▸ **Action item**:
Edit the items so that "Materialien" becomes "Dokumente", and write out all the lines again with nothing else changed.

BEGIN Records supplied

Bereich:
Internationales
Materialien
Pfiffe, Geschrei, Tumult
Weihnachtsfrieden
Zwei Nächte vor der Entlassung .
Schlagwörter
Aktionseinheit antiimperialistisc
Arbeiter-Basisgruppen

END Records supplied

▸ **Task solution**:
Bereich:
Internationales
Dokumente
Pfiffe, Geschrei, Tumult
Weihnachtsfrieden
Zwei Nächte vor der Entlassung .
Schlagwörter
Aktionseinheit antiimperialistisc
Arbeiter-Basisgruppen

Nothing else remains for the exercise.